(Dataset records)
######

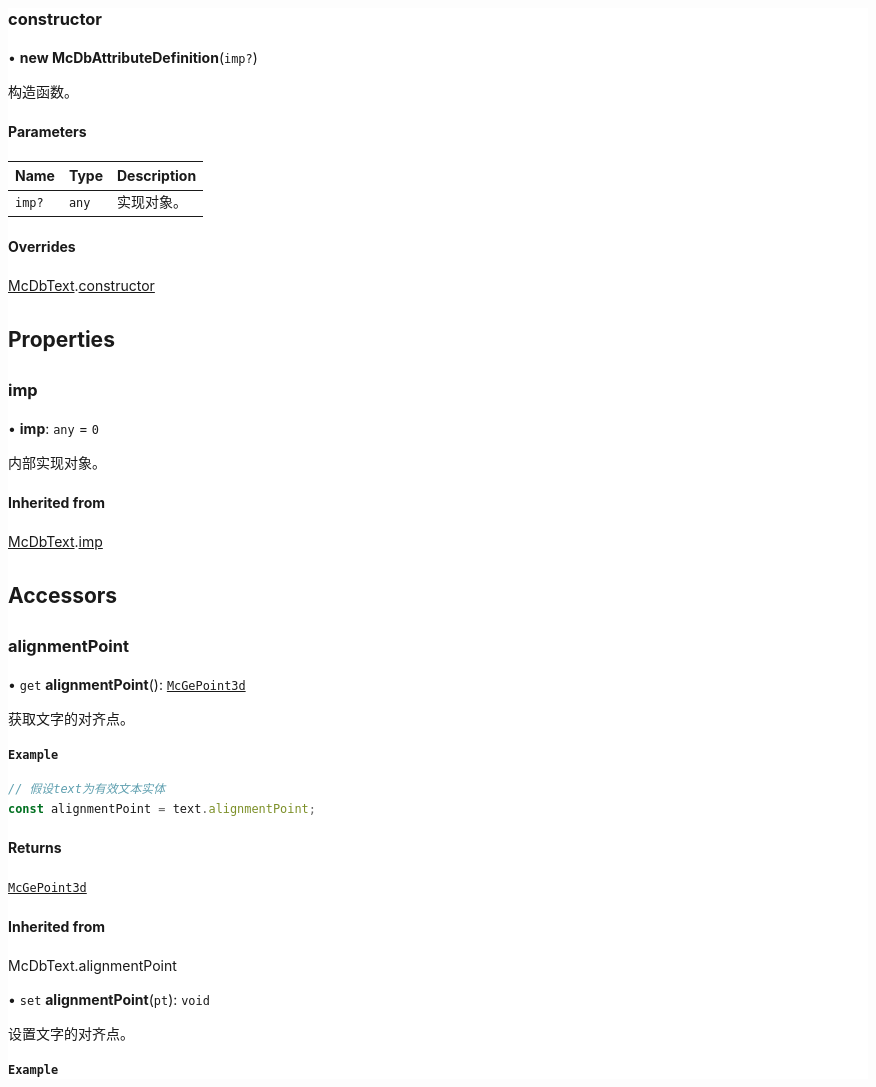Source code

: ### constructor

• **new McDbAttributeDefinition**(`imp?`)

构造函数。

#### Parameters

| Name | Type | Description |
| :------ | :------ | :------ |
| `imp?` | `any` | 实现对象。 |

#### Overrides

[McDbText](2d.McDbText.md).[constructor](2d.McDbText.md#constructor)

## Properties

### imp

• **imp**: `any` = `0`

内部实现对象。

#### Inherited from

[McDbText](2d.McDbText.md).[imp](2d.McDbText.md#imp)

## Accessors

### alignmentPoint

• `get` **alignmentPoint**(): [`McGePoint3d`](2d.McGePoint3d.md)

获取文字的对齐点。

**`Example`**

```ts
// 假设text为有效文本实体
const alignmentPoint = text.alignmentPoint;
```

#### Returns

[`McGePoint3d`](2d.McGePoint3d.md)

#### Inherited from

McDbText.alignmentPoint

• `set` **alignmentPoint**(`pt`): `void`

设置文字的对齐点。

**`Example`**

######

> [What you should do]:
In the records above, count the lines holding the word "McDbText"; give only that number.

> [Exercise response]:
3